OMOP also includes additional medication hierarchies. One example is NDF‑RT (National Drug File – Reference Terminology), which organizes medications by related diseases/indications.

Why standardize with OMOP?

• Maintains mappings from non‑standard to standard concepts (e.g., ICD‑10‑CM → SNOMED CT)
• Classification concepts “fill in” relationships to underlying concepts; new concepts are automatically included in relevant classes
• Supports multiple hierarchies for flexible analytics

Summary

• SOURCE_VALUE: original, unmodified values (useful for debugging; zero loss)
• CONCEPT_ID: standardized OMOP concept identifiers (enables local ↔ network harmonization)
• Hierarchies: standardized roll‑ups for consistent, cross‑site queries

Querying the OMOP

Key concepts:

• SOURCE_VALUE / SOURCE_CONCEPT_ID: original source values (e.g., from MIMIC‑III). These preserve what was in the upstream system.
• CONCEPT_ID: standardized OMOP concept identifiers. Use these for standardized, cross‑site queries.
• CONCEPT table: the vocabulary dictionary that maps concept_id ↔ human‑readable names and related metadata.
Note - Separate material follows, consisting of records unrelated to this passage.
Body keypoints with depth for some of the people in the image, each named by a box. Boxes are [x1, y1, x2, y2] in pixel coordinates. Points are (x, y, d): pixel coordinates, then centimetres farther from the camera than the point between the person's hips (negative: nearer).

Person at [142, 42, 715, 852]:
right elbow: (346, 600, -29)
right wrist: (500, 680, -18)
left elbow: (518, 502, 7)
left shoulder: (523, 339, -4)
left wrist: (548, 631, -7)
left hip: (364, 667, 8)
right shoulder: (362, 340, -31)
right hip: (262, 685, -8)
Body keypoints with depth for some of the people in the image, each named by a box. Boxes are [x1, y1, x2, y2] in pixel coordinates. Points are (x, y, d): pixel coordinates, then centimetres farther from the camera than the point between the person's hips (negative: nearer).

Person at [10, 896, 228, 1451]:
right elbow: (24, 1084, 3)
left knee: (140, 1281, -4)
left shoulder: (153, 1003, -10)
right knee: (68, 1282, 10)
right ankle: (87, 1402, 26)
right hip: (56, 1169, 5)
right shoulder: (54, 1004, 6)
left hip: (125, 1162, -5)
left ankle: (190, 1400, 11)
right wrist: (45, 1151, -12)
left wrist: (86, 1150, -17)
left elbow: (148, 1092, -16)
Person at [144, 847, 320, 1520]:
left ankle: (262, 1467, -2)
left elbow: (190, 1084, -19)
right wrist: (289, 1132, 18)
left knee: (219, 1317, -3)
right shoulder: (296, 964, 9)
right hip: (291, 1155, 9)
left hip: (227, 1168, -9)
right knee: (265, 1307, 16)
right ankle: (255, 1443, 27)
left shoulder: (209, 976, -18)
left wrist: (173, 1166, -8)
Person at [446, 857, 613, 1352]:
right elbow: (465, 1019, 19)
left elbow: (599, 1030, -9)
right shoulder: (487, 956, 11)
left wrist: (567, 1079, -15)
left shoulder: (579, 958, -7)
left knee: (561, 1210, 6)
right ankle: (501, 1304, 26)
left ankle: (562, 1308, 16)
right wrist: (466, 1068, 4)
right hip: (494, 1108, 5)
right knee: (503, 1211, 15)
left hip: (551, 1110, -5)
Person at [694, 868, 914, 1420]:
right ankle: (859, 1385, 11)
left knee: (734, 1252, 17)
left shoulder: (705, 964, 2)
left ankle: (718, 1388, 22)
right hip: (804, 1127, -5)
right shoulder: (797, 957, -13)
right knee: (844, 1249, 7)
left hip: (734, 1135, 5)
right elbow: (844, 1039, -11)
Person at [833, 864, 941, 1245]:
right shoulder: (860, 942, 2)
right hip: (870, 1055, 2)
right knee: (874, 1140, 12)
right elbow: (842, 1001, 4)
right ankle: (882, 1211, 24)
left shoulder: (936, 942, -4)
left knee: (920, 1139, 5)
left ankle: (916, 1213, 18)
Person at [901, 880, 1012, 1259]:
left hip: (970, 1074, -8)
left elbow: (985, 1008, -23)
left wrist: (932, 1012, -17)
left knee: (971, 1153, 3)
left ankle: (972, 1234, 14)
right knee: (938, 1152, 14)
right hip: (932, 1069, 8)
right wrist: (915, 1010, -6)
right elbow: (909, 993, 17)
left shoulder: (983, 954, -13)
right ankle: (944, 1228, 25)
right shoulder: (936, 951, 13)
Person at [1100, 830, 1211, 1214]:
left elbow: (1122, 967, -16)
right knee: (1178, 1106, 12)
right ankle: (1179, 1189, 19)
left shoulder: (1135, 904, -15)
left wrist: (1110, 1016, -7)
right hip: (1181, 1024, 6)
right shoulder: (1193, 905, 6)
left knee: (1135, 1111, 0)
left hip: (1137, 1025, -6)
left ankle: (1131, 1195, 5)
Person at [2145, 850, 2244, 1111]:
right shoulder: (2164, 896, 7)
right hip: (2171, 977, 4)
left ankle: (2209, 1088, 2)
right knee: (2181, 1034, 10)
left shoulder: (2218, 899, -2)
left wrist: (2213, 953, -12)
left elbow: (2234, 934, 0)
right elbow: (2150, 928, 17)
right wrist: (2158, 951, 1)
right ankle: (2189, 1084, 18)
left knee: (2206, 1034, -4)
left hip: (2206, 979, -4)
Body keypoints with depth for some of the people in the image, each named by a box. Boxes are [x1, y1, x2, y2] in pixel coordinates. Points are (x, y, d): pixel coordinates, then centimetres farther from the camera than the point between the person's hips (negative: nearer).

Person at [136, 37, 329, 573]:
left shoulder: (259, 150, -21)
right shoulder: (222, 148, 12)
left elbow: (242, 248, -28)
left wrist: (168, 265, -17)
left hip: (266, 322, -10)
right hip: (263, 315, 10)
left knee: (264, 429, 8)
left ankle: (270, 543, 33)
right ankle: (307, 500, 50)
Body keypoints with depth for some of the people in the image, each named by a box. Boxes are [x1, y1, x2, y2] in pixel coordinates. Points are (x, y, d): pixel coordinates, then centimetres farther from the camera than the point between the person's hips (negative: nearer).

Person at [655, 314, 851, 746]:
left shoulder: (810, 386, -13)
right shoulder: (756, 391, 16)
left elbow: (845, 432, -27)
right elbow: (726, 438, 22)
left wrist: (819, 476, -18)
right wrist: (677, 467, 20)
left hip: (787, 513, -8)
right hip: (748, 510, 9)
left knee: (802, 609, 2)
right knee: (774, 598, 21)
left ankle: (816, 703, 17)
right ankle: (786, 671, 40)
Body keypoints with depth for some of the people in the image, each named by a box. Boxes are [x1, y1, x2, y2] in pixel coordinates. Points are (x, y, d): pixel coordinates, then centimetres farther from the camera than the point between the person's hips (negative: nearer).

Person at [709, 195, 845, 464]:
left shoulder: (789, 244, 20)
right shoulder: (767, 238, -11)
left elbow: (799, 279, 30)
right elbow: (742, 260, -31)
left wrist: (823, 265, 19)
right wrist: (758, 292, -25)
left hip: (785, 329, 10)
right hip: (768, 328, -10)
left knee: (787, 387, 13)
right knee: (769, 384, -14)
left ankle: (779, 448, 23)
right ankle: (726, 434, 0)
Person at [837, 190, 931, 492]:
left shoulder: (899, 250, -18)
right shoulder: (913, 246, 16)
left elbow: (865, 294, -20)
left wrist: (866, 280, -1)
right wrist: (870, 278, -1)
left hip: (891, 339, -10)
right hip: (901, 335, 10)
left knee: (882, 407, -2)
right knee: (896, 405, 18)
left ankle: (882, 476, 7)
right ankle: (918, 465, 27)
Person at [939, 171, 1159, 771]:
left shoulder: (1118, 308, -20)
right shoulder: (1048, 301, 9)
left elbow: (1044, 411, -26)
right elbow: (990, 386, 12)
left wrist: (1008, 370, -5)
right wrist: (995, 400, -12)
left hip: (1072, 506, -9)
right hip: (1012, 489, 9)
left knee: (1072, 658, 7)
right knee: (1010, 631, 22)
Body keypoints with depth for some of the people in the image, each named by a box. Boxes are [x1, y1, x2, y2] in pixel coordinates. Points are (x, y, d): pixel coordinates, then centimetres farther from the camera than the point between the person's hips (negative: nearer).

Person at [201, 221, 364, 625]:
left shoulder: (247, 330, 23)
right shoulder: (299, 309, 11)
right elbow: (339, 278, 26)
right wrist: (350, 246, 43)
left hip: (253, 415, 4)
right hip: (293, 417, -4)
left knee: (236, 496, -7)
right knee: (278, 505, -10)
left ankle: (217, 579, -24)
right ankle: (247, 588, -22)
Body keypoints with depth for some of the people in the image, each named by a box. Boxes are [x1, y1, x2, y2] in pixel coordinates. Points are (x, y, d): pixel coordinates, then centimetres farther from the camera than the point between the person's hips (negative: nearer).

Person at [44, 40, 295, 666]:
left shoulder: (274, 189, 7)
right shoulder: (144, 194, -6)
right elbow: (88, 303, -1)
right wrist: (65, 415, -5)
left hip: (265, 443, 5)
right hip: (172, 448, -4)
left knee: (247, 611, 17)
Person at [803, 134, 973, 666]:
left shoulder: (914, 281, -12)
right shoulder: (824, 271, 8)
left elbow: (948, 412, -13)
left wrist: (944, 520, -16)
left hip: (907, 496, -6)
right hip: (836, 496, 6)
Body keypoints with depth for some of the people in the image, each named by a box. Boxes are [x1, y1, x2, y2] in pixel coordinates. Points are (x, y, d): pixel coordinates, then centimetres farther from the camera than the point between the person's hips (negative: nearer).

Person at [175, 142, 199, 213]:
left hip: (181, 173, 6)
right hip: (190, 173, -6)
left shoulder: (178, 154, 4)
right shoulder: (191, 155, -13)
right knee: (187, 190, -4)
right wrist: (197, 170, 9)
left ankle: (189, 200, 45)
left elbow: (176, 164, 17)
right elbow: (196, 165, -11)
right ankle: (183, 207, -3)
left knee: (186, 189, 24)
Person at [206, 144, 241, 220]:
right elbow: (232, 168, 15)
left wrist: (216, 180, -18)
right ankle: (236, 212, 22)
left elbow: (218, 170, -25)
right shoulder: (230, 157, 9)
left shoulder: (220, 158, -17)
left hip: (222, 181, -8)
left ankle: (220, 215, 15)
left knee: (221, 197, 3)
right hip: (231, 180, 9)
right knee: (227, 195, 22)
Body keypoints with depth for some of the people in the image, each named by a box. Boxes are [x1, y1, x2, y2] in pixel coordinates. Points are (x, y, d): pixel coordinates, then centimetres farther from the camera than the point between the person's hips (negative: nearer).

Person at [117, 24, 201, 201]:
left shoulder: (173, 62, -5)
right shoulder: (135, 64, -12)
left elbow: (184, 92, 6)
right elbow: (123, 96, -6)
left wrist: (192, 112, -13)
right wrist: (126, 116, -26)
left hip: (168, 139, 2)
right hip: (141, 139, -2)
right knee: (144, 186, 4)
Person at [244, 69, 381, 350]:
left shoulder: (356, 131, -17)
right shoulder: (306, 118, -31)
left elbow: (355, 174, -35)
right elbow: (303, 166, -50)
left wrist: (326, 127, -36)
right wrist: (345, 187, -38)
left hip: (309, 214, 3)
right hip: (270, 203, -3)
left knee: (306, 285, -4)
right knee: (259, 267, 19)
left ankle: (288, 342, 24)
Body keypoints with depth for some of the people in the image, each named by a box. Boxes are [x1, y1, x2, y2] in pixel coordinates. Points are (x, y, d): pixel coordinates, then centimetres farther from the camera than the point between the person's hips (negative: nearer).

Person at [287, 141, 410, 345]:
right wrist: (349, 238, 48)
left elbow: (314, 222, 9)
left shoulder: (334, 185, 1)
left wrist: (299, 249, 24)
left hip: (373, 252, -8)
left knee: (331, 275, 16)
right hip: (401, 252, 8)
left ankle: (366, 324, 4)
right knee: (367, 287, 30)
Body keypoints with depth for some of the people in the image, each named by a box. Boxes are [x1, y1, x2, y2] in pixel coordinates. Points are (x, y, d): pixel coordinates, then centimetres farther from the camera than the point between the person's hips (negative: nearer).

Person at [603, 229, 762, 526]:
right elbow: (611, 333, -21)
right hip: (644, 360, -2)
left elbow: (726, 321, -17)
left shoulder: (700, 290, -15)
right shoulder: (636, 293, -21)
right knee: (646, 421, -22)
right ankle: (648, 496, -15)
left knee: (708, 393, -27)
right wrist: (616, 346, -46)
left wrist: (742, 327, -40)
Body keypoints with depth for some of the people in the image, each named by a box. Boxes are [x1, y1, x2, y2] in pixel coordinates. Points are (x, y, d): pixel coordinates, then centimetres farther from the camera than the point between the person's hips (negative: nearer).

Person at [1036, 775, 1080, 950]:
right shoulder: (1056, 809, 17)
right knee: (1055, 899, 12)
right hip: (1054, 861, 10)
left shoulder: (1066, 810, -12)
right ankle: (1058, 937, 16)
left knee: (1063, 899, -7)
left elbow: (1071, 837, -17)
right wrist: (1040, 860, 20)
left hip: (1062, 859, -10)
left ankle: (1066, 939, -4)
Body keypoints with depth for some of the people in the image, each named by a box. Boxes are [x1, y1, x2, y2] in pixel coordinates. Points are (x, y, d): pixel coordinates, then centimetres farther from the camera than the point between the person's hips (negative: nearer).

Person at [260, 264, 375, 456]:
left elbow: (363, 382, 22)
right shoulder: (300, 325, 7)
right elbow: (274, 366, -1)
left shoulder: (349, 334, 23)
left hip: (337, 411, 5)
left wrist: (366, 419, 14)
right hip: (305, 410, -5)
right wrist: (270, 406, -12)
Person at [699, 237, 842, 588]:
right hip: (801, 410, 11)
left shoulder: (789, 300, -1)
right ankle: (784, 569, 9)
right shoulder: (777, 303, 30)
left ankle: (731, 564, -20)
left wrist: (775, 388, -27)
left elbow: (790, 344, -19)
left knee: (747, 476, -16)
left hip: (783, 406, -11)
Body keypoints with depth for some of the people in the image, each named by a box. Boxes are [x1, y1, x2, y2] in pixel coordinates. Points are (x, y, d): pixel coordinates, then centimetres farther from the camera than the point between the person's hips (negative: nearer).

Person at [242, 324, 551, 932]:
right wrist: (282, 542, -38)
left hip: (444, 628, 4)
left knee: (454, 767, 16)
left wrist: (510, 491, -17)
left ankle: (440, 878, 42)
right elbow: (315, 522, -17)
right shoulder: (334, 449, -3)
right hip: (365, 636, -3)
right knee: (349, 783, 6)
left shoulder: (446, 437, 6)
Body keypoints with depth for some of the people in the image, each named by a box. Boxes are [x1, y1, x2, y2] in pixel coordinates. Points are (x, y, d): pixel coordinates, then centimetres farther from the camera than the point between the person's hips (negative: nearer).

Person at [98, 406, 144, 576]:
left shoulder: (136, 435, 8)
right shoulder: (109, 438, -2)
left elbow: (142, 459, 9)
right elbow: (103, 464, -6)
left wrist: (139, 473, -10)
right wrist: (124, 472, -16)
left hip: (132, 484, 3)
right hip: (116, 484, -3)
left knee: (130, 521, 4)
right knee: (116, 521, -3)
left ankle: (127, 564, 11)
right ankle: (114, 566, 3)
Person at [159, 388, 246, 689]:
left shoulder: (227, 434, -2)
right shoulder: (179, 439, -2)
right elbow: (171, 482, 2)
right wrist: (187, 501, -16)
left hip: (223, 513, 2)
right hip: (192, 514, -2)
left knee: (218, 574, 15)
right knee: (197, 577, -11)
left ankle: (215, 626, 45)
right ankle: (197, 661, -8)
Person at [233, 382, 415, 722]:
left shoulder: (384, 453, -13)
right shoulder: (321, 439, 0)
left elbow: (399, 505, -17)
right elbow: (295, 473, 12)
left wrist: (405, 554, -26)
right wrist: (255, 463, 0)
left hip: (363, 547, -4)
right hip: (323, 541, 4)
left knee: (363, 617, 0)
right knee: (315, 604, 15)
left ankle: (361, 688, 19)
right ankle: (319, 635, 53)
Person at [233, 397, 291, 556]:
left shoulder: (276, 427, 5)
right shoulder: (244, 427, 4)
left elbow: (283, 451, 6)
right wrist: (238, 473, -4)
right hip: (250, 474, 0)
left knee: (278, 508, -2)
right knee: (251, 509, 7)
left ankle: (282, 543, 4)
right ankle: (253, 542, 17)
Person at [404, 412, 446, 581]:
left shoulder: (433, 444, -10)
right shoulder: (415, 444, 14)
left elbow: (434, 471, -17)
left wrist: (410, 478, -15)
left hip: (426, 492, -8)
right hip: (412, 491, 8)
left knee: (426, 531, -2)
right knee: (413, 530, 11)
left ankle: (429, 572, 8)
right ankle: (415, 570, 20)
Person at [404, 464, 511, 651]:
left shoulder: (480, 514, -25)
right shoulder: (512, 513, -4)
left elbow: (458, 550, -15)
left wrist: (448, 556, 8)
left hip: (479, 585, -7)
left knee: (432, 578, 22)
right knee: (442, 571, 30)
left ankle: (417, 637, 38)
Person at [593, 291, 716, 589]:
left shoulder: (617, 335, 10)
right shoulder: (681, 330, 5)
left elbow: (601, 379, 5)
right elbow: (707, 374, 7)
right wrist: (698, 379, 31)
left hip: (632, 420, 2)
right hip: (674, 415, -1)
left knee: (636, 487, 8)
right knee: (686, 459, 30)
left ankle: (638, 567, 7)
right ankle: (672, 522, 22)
• CONCEPT_ANCESTOR table: stores concept hierarchies, linking a higher‑level (parent/ancestor) concept to all of its descendant concepts for roll‑up queries.

Example hierarchy:

OMOP uses broad, standardized table and field names so it can generalize across many health systems worldwide. A few examples:

• VISIT_OCCURRENCE = encounters/admissions/visits (table spec: CDM 5.4 VISIT_OCCURRENCE)
• CONDITION_OCCURRENCE = diagnoses/conditions (table spec: CDM 5.4 CONDITION_OCCURRENCE)
• DRUG_EXPOSURE = medication prescribing/dispensing/administration (depending on the source) (table spec: CDM 5.4 DRUG_EXPOSURE)

These umbrella names intentionally cover many similar events (e.g., external consults, urgent care, inpatient stays) under a single “visit” construct. The same idea applies to other domains.

Using hierarchies can drastically simplify queries: instead of listing hundreds or thousands of specific concepts, you can select a single ancestor concept_id and include all of its descendants via CONCEPT_ANCESTOR.